The story I quoted at the beginning, “Some Nights We Tase Each Other,” is perhaps the most emblematic of What’s Important is Feeling‘s stories.  It is a tale of strung-out college kids, desiring something that they do not understand themselves, finding fleeting parallels with the material they study, before just drifting, drifting away from whatever it was that they thought they wanted.  The humor here accentuates the vague heartache that many of us perhaps recall from our college years.  Yet like the other tales, there is a sense of dissipation by tale’s end, like a dream fading before we can grasp its import.  What is left is a sense of dissatisfaction, but of a sort that is hard to put into words.

The eponymous story differs from the others in that it is not set on the East Coast and while the first-person PoV does display some of that confused lust of others, the focus is more on a crazed set of actors and film personnel who have assembled in Texas to film a movie despite a clash of personalities and desires.  Wilson here penetrates more deeply into his characters’ neuroses and conflicts, presenting with little comment a memorable menagerie of “lost” souls who do not realize the plights in which they are caught.  It is my favorite story and one that I suspect might point to a new direction for Wilson to follow.

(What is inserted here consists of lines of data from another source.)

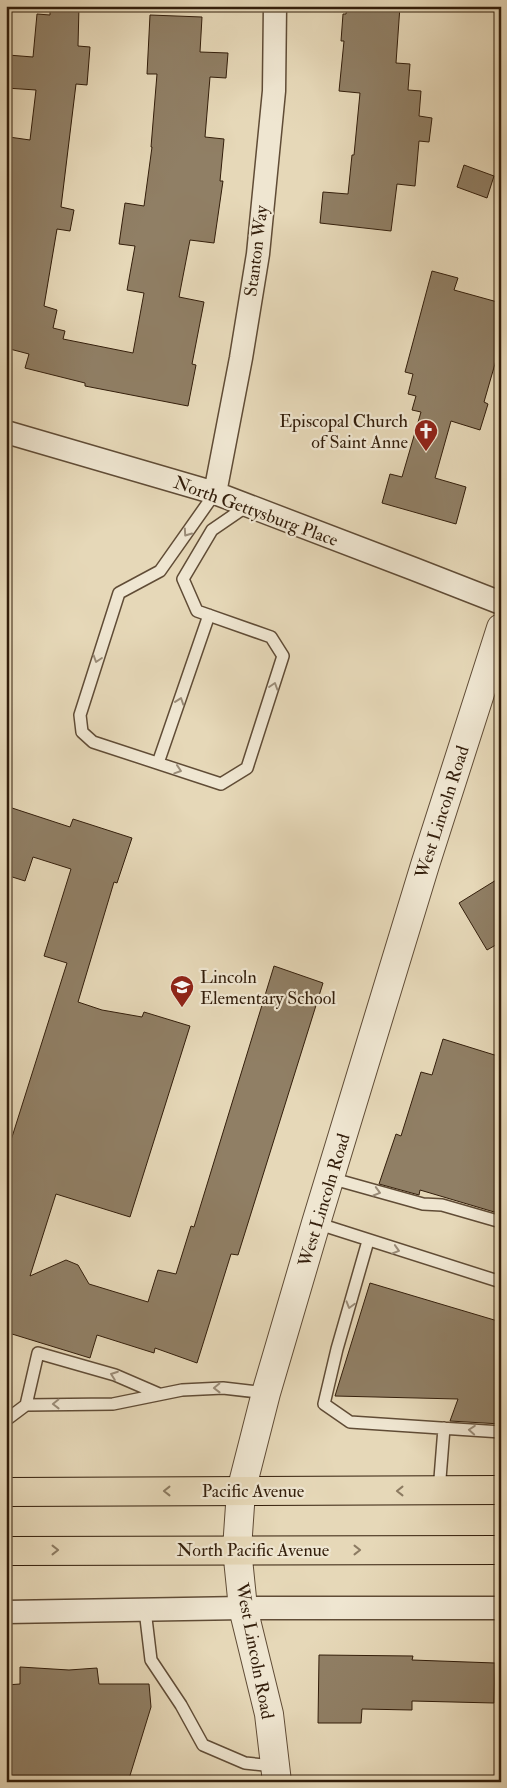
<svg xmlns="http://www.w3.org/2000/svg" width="507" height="1788" font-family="'IM FELL Double Pica',serif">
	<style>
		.building { fill: #907f65; stroke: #331e0b }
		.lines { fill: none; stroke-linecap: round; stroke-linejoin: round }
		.service-casing { stroke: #604c36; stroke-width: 14 }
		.minor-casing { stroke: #604c36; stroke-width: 25 }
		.tertiary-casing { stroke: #604c36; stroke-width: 30 }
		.primary-casing { stroke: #331e0b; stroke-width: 30 }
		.service { stroke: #efe6d1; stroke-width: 11 }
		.minor { stroke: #efe6d1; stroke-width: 22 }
		.tertiary { stroke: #efe6d1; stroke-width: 28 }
		.primary { stroke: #e6d8b8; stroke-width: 28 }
		.oneway { stroke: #9a8c78 }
		.oneway2 { stroke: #8c7b62 }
		.labels { text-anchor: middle; stroke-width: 4.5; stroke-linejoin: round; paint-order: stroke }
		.street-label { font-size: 18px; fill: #331e0b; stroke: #efe6d1 }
		.poi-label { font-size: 18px; fill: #331e0b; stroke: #efe6d1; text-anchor: end }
	</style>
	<rect width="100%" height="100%" fill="#e6d8b8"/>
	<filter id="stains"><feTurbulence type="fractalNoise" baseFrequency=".004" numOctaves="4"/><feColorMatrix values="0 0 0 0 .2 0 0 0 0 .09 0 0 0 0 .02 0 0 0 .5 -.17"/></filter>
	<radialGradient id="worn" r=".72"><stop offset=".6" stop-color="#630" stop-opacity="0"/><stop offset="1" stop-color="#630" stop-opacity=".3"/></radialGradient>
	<path class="building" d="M50,6H79L78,46L90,47L87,85L76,84L61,207L74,210L70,231L57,229L44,306L57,310L53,328L65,331L63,339L133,353L144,293L127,290L135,246L119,244L125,203L144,206L152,147H151L157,74H147L150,15L202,17L200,52L228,53L226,78L210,77L205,137L224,139L220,181H223L214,243L190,240L179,297L204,302L192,364L196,365L188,406L85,386V383L25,368L29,354L6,348V162L9,137L30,140L36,90L6,88L8,55L33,57L37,14L50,15Z
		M347,6H400L396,63L410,64L408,90L421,91L419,116L432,118L429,142L419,141L415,186L397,184L391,231L320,223L323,192L348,194L352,155H354L360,93L339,91L344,41H341L343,14H346Z
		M464,165L494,176L487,198L457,187Z
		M432,271L458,278L454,290L501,303V343L484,402L488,404L480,430L451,421L435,478L466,487L456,524L382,503L390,474L402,477L421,412L412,410L416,396L408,394L413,374L405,372Z
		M6,806L70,827L73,819L132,838L117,883L114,882L78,1002L102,1010L142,1017L144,1012L190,1026L130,1217L56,1194L30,1276L66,1260L78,1265L89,1284L148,1302L158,1270L176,1274L191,1226L194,1227L274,966L323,983L238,1255L231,1254L197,1363L155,1348L154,1353L97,1335L90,1358L12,1334L11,1337L6,1336V1156L67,963L44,956L71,869L33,857L25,881L6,875Z
		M501,877V942L487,950L459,903Z
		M443,1039L501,1057V1214L420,1190L419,1195L379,1184L396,1134L401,1136L421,1072L432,1075Z
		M370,1283L501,1322V1424L450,1421L458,1399L335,1396Z
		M319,1655L413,1656L412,1660L495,1663L494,1703L412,1701V1710L362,1709L361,1723H318Z
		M20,1667L69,1670L97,1668L99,1684H149L151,1707L128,1782H6V1685L20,1684Z"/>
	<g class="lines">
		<g class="service-casing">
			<path id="service" d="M215,493L160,571L119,593L80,715L82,732L93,742L221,784L247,768L283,656L271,637L197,611L183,579L212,530L247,506
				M158,763L209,615
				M330,1178L423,1204L442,1205L501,1222
				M316,1223L501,1282
				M368,1241L337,1349L324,1404L350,1422L501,1432
				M26,1405L38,1353L115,1375L159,1394
				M6,1420L26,1405L113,1404L182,1390L223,1388L266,1393
				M439,1491L444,1428
				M145,1610L151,1660L181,1705L203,1745L245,1763L274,1766"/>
		</g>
		<g class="minor-casing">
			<path id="minor" d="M6,432L215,493L414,569L501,603
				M215,493L241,358L258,254L274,91L275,6
				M6,1612L243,1608H501"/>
		</g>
		<g class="tertiary-casing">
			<path id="tertiary" d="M277,1782L269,1714L243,1608L237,1549L241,1491L266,1393L316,1223L425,865L501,628"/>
		</g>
		<g class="primary-casing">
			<path id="primary" d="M6,1492L501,1490
				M6,1551L501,1550"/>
		</g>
		<use href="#service" class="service"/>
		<use href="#minor" class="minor"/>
		<use href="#tertiary" class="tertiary"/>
		<use href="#primary" class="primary"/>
	</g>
	<defs><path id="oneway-chevron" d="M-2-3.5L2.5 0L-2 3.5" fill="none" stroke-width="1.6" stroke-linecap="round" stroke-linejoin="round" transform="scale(1.25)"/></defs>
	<g class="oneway">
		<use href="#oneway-chevron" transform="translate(187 533) rotate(125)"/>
		<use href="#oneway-chevron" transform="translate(97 659) rotate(108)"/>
		<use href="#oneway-chevron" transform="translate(274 686) rotate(-72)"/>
		<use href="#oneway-chevron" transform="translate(180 701) rotate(-71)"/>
		<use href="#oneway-chevron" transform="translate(178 770) rotate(18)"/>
		<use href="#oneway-chevron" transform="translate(377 1192) rotate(16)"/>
		<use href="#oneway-chevron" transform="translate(396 1250) rotate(17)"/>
		<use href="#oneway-chevron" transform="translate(350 1305) rotate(106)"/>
		<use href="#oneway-chevron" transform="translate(114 1375) rotate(-160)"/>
		<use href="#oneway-chevron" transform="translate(217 1388) rotate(179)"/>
		<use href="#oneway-chevron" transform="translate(56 1404) rotate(179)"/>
		<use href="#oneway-chevron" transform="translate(472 1430) rotate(-176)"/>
	</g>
	<g class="oneway2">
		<use href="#oneway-chevron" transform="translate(167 1491) rotate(180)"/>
		<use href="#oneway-chevron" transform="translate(400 1491) rotate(180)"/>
		<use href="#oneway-chevron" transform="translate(55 1550)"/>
		<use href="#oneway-chevron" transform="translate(357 1550)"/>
	</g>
	<defs>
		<g id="church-pin" transform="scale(1.25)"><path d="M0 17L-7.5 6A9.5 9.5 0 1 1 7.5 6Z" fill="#8f2418" stroke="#efe6d1"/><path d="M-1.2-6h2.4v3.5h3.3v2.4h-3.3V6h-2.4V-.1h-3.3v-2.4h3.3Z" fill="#fff"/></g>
		<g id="school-pin" transform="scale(1.25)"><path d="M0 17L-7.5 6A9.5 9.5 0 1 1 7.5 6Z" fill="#8f2418" stroke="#efe6d1"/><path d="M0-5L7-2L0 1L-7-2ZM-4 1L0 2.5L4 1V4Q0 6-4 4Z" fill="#fff"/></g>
	</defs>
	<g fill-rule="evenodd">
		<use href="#church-pin" x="426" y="431"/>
		<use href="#school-pin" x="182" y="987"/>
	</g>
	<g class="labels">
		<g class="street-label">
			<text transform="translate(256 251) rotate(-83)" y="6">Stanton Way</text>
			<text transform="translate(256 511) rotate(20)" y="6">North Gettysburg Place</text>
			<text transform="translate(442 812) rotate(-72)" y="6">West Lincoln Road</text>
			<text transform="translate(324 1200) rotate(-73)" y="6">West Lincoln Road</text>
			<text x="253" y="1497">Pacific Avenue</text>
			<text x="253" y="1556">North Pacific Avenue</text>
			<text transform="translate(255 1651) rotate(79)" y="6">West Lincoln Road</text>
		</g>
		<g class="poi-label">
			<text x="408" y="427">Episcopal Church<tspan x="408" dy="21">of Saint Anne</tspan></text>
			<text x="200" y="983" text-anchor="start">Lincoln<tspan x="200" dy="21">Elementary School</tspan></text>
		</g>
	</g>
	<rect width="507" height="1788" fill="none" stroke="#e6d8b8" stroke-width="25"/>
	<rect x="8" y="8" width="492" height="1773" fill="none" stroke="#331e0b" stroke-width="2.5"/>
	<rect x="12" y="12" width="482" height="1763" fill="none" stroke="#331e0b"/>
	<rect width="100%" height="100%" filter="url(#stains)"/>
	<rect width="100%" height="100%" fill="url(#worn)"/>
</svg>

Despite liking most of the stories, like the characters at the end of their tales, I felt an odd sense of deflation after completing What’s Important is Feeling.  Although Wilson is a sound narrative plotter that mixes humor and disaffection adroitly into his stories, there was perhaps too much uniformity in these tales.  It is not simply a matter of similar characters or situations, as many writers have mined deeply their environs, but rather more that with the exception of “What’s Important is Feeling,” that there just really isn’t even a substantial variation in theme.  Read separately, most of these tales might engender a chuckle or a sigh, depending on what past self the reader recalls.  However, when read as a collection, the overall effect is numbing, draining many of these tales of their ability to make us “feel” because we had already experienced this before in a slightly-different form a story or two prior.  What’s Important is Feeling is perhaps best viewed as a snapshot, of where the author is before he “matures” and takes his promising mixture of narrative elements and makes something memorable out of them.